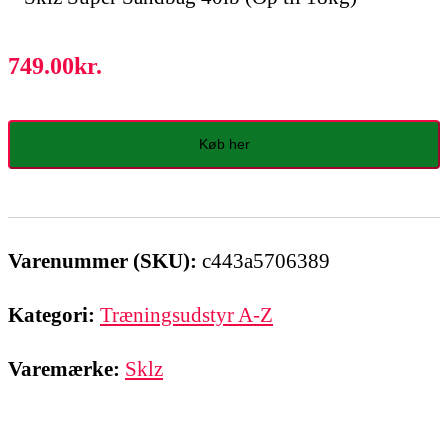
749.00
kr.
Køb her
Varenummer (SKU):
c443a5706389
Kategori:
Træningsudstyr A-Z
Varemærke:
Sklz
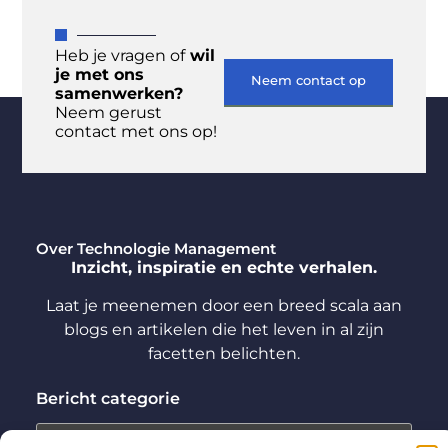
Heb je vragen of
wil
je met ons
Neem contact op
samenwerken?
Neem gerust
contact met ons op!
Over Technologie Management
Inzicht, inspiratie en echte verhalen.
Laat je meenemen door een breed scala aan
blogs en artikelen die het leven in al zijn
facetten belichten.
Bericht categorie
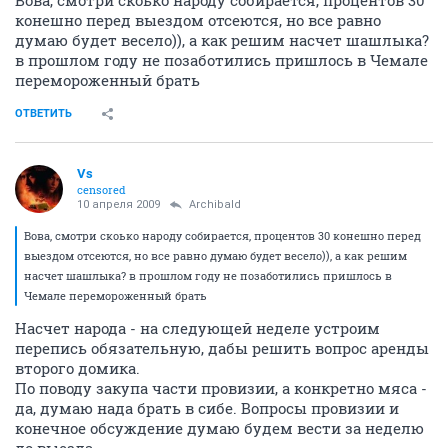
Вова, смотри скоько народу собирается, процентов 30
конешно перед выездом отсеются, но все равно
думаю будет весело)), а как решим насчет шашлыка?
в прошлом году не позаботились пришлось в Чемале
перемороженный брать
ОТВЕТИТЬ
Vs
censored
10 апреля 2009
Archibald
Вова, смотри скоько народу собирается, процентов 30 конешно перед
выездом отсеются, но все равно думаю будет весело)), а как решим
насчет шашлыка? в прошлом году не позаботились пришлось в
Чемале перемороженный брать
Насчет народа - на следующей неделе устроим
перепись обязательную, дабы решить вопрос аренды
второго домика.
По поводу закупа части провизии, а конкретно мяса -
да, думаю нада брать в сибе. Вопросы провизии и
конечное обсуждение думаю будем вести за неделю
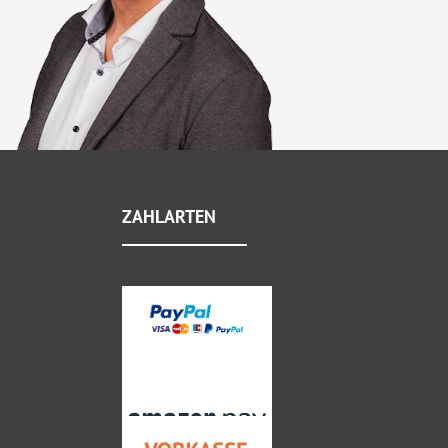
ZAHLARTEN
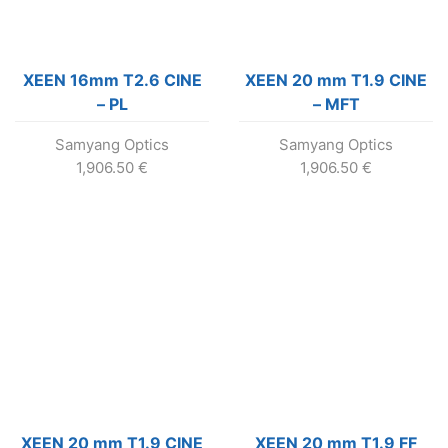
XEEN 16mm T2.6 CINE
XEEN 20 mm T1.9 CINE
– PL
– MFT
Samyang Optics
Samyang Optics
1,906.50
€
1,906.50
€
XEEN 20 mm T1.9 CINE
XEEN 20 mm T1.9 FF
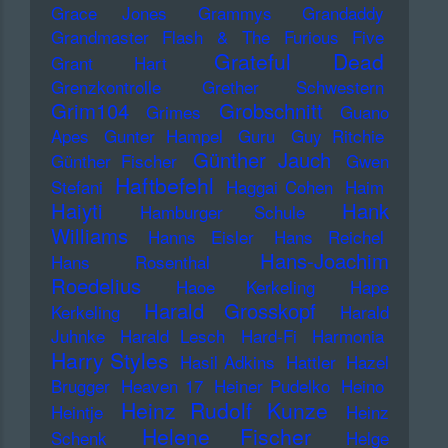
Grace Jones
Grammys
Grandaddy
Grandmaster Flash & The Furious Five
Grateful Dead
Grant Hart
Grenzkontrolle
Grether Schwestern
Grim104
Grobschnitt
Grimes
Guano
Apes
Gunter Hampel
Guru
Guy Ritchie
Günther Jauch
Günther Fischer
Gwen
Haftbefehl
Stefani
Haggai Cohen
Haim
Haiyti
Hank
Hamburger Schule
Williams
Hanns Eisler
Hans Reichel
Hans-Joachim
Hans Rosenthal
Roedelius
Haoe Kerkeling
Hape
Harald Grosskopf
Kerkeling
Harald
Juhnke
Harald Lesch
Hard-Fi
Harmonia
Harry Styles
Hasil Adkins
Hattler
Hazel
Brugger
Heaven 17
Heiner Pudelko
Heino
Heinz Rudolf Kunze
Heintje
Heinz
Helene Fischer
Schenk
Helge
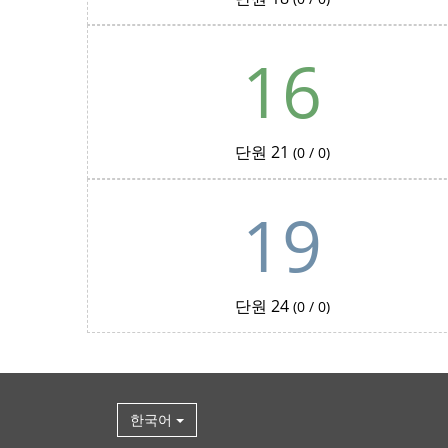
16
단원 21
(0 / 0)
19
단원 24
(0 / 0)
한국어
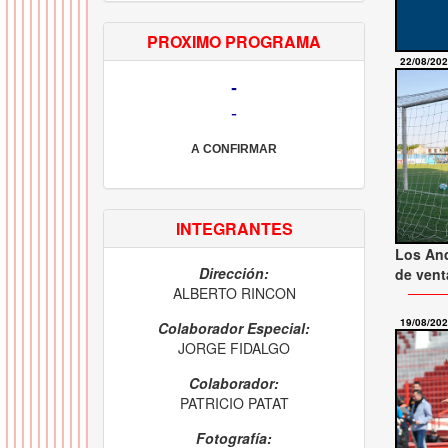
PROXIMO PROGRAMA
22/08/20
-
-
A CONFIRMAR
INTEGRANTES
Los And
Dirección:
de venta
ALBERTO RINCON
19/08/20
Colaborador Especial:
JORGE FIDALGO
Colaborador:
PATRICIO PATAT
Fotografía:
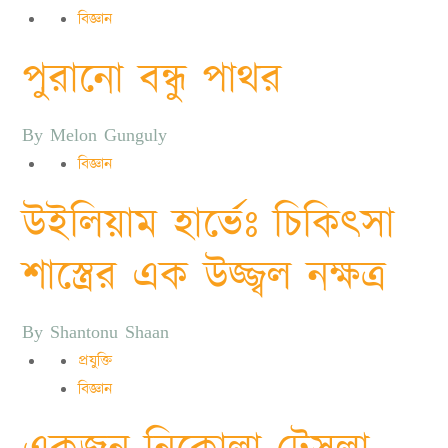
বিজ্ঞান
পুরানো বন্ধু পাথর
By
Melon Gunguly
বিজ্ঞান
উইলিয়াম হার্ভেঃ চিকিৎসা
শাস্ত্রের এক উজ্জ্বল নক্ষত্র
By
Shantonu Shaan
প্রযুক্তি
বিজ্ঞান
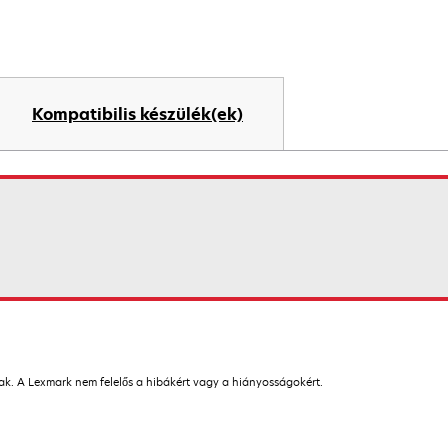
Kompatibilis készülék(ek)
nak. A Lexmark nem felelős a hibákért vagy a hiányosságokért.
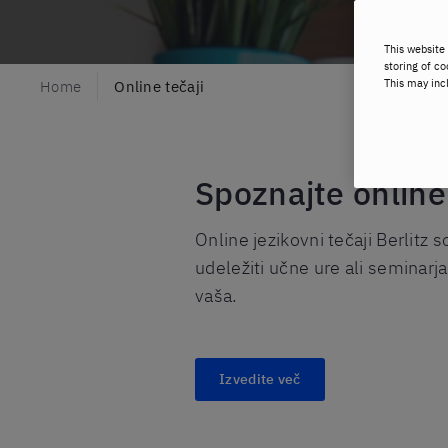
This website 
storing of co
This may inc
Home
Online tečaji
Spoznajte online 
Online jezikovni tečaji Berlitz 
udeležiti učne ure ali seminarj
vaša.
Izvedite več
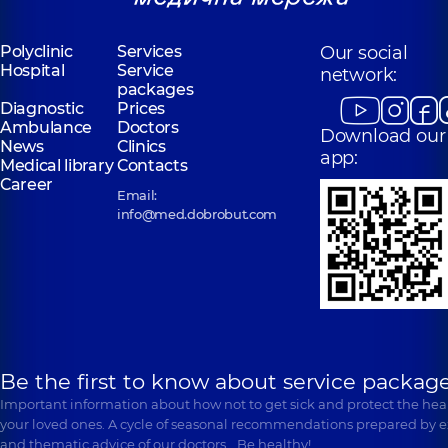
Polyclinic
Services
Our social
Hospital
Service
network:
packages
Diagnostic
Prices
Ambulance
Doctors
Download our
News
Clinics
app:
Medical library
Contacts
Career
Email:
info@med.dobrobut.com
Be the first to know about service package
Important information about how not to get sick and protect the heal
your loved ones. A cycle of seasonal recommendations prepared by e
and thematic advice of our doctors… Be healthy!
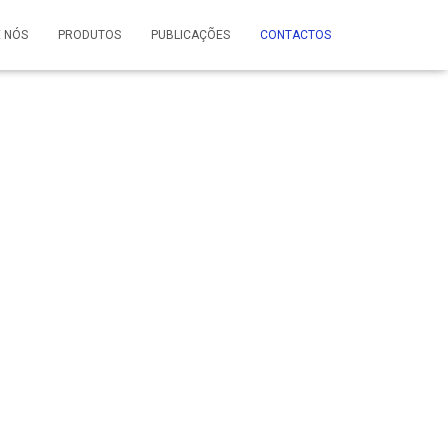
 NÓS
PRODUTOS
PUBLICAÇÕES
CONTACTOS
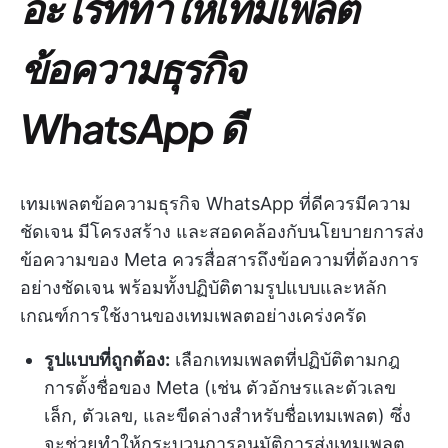
อะไรที่ทำให้เทมเพลต
ข้อความธุรกิจ
WhatsApp ดี
เทมเพลตข้อความธุรกิจ WhatsApp ที่ดีควรมีความ
ชัดเจน มีโครงสร้าง และสอดคล้องกับนโยบายการส่ง
ข้อความของ Meta ควรสื่อสารถึงข้อความที่ต้องการ
อย่างชัดเจน พร้อมทั้งปฏิบัติตามรูปแบบและหลัก
เกณฑ์การใช้งานของเทมเพลตอย่างเคร่งครัด
รูปแบบที่ถูกต้อง:
เลือกเทมเพลตที่ปฏิบัติตามกฎ
การตั้งชื่อของ Meta (เช่น ตัวอักษรและตัวเลข
เล็ก, ตัวเลข, และขีดล่างสำหรับชื่อเทมเพลต) ซึ่ง
จะช่วยทำให้กระบวนการอนุมัติการส่งเทมเพลต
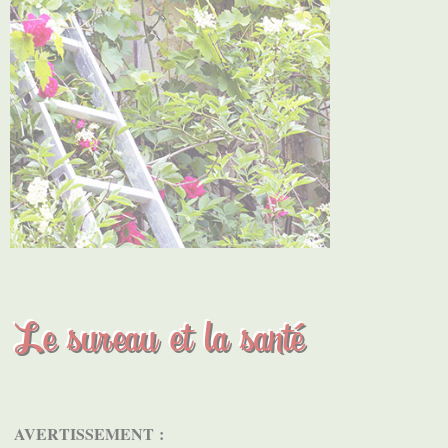
Le sureau et la santé
AVERTISSEMENT :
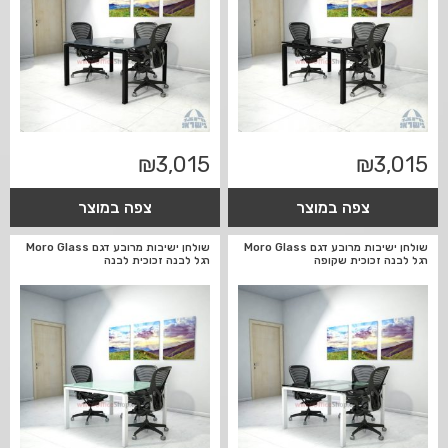
₪
3,015
₪
3,015
צפה במוצר
צפה במוצר
שולחן ישיבות מרובע דגם Moro Glass
שולחן ישיבות מרובע דגם Moro Glass
רגל לבנה זכוכית שקופה
רגל לבנה זכוכית לבנה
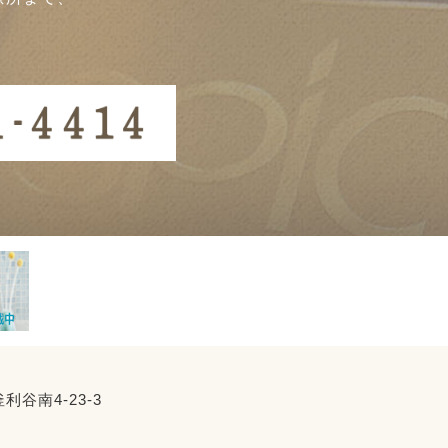
利谷南4-23-3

━━━

● Assignment
In the copy, include every line of the records exactly and none of the images.

● Task response
749.00
kr.
Køb her
Varenummer (SKU):
c443a5706389
Kategori:
Træningsudstyr A-Z
Varemærke:
Sklz
Heb je vragen of
wil
je met ons
Neem contact op
samenwerken?
Neem gerust
contact met ons op!
Over Technologie Management
Inzicht, inspiratie en echte verhalen.
Laat je meenemen door een breed scala aan
blogs en artikelen die het leven in al zijn
facetten belichten.
Bericht categorie
Вова, смотри скоько народу собирается, процентов 30
конешно перед выездом отсеются, но все равно
думаю будет весело)), а как решим насчет шашлыка?
в прошлом году не позаботились пришлось в Чемале
перемороженный брать
ОТВЕТИТЬ
Vs
censored
10 апреля 2009
Archibald
Вова, смотри скоько народу собирается, процентов 30 конешно перед
выездом отсеются, но все равно думаю будет весело)), а как решим
насчет шашлыка? в прошлом году не позаботились пришлось в
Чемале перемороженный брать
Насчет народа - на следующей неделе устроим
перепись обязательную, дабы решить вопрос аренды
второго домика.
По поводу закупа части провизии, а конкретно мяса -
да, думаю нада брать в сибе. Вопросы провизии и
конечное обсуждение думаю будем вести за неделю
ZAHLARTEN
XEEN 16mm T2.6 CINE
XEEN 20 mm T1.9 CINE
– PL
– MFT
Samyang Optics
Samyang Optics
1,906.50
€
1,906.50
€
XEEN 20 mm T1.9 CINE
XEEN 20 mm T1.9 FF
Grace Jones
Grammys
Grandaddy
Grandmaster Flash & The Furious Five
Grateful Dead
Grant Hart
Grenzkontrolle
Grether Schwestern
Grim104
Grobschnitt
Grimes
Guano
Apes
Gunter Hampel
Guru
Guy Ritchie
Günther Jauch
Günther Fischer
Gwen
Haftbefehl
Stefani
Haggai Cohen
Haim
Haiyti
Hank
Hamburger Schule
Williams
Hanns Eisler
Hans Reichel
Hans-Joachim
Hans Rosenthal
Roedelius
Haoe Kerkeling
Hape
Harald Grosskopf
Kerkeling
Harald
Juhnke
Harald Lesch
Hard-Fi
Harmonia
Harry Styles
Hasil Adkins
Hattler
Hazel
Brugger
Heaven 17
Heiner Pudelko
Heino
Heinz Rudolf Kunze
Heintje
Heinz
Helene Fischer
Schenk
Helge
16
단원 21
(0 / 0)
19
단원 24
(0 / 0)
한국어
PROXIMO PROGRAMA
22/08/20
-
-
A CONFIRMAR
INTEGRANTES
Los And
Dirección:
de venta
ALBERTO RINCON
19/08/20
Colaborador Especial:
JORGE FIDALGO
Colaborador:
PATRICIO PATAT
Fotografía:
বিজ্ঞান
পুরানো বন্ধু পাথর
By
Melon Gunguly
বিজ্ঞান
উইলিয়াম হার্ভেঃ চিকিৎসা
শাস্ত্রের এক উজ্জ্বল নক্ষত্র
By
Shantonu Shaan
প্রযুক্তি
বিজ্ঞান
Kompatibilis készülék(ek)
nak. A Lexmark nem felelős a hibákért vagy a hiányosságokért.
This website 
storing of co
This may inc
Home
Online tečaji
Spoznajte online 
Online jezikovni tečaji Berlitz 
udeležiti učne ure ali seminarj
vaša.
Izvedite več
Polyclinic
Services
Our social
Hospital
Service
network:
packages
Diagnostic
Prices
Ambulance
Doctors
Download our
News
Clinics
app:
Medical library
Contacts
Career
Email:
info@med.dobrobut.com
Be the first to know about service package
Important information about how not to get sick and protect the heal
your loved ones. A cycle of seasonal recommendations prepared by e
and thematic advice of our doctors… Be healthy!
 NÓS
PRODUTOS
PUBLICAÇÕES
CONTACTOS
อะไรที่ทำให้เทมเพลต
ข้อความธุรกิจ
WhatsApp ดี
เทมเพลตข้อความธุรกิจ WhatsApp ที่ดีควรมีความ
ชัดเจน มีโครงสร้าง และสอดคล้องกับนโยบายการส่ง
ข้อความของ Meta ควรสื่อสารถึงข้อความที่ต้องการ
อย่างชัดเจน พร้อมทั้งปฏิบัติตามรูปแบบและหลัก
เกณฑ์การใช้งานของเทมเพลตอย่างเคร่งครัด
รูปแบบที่ถูกต้อง:
เลือกเทมเพลตที่ปฏิบัติตามกฎ
การตั้งชื่อของ Meta (เช่น ตัวอักษรและตัวเลข
เล็ก, ตัวเลข, และขีดล่างสำหรับชื่อเทมเพลต) ซึ่ง
จะช่วยทำให้กระบวนการอนุมัติการส่งเทมเพลต
Le sureau et la santé
AVERTISSEMENT :
₪
3,015
₪
3,015
צפה במוצר
צפה במוצר
שולחן ישיבות מרובע דגם Moro Glass
שולחן ישיבות מרובע דגם Moro Glass
רגל לבנה זכוכית שקופה
רגל לבנה זכוכית לבנה
利谷南4-23-3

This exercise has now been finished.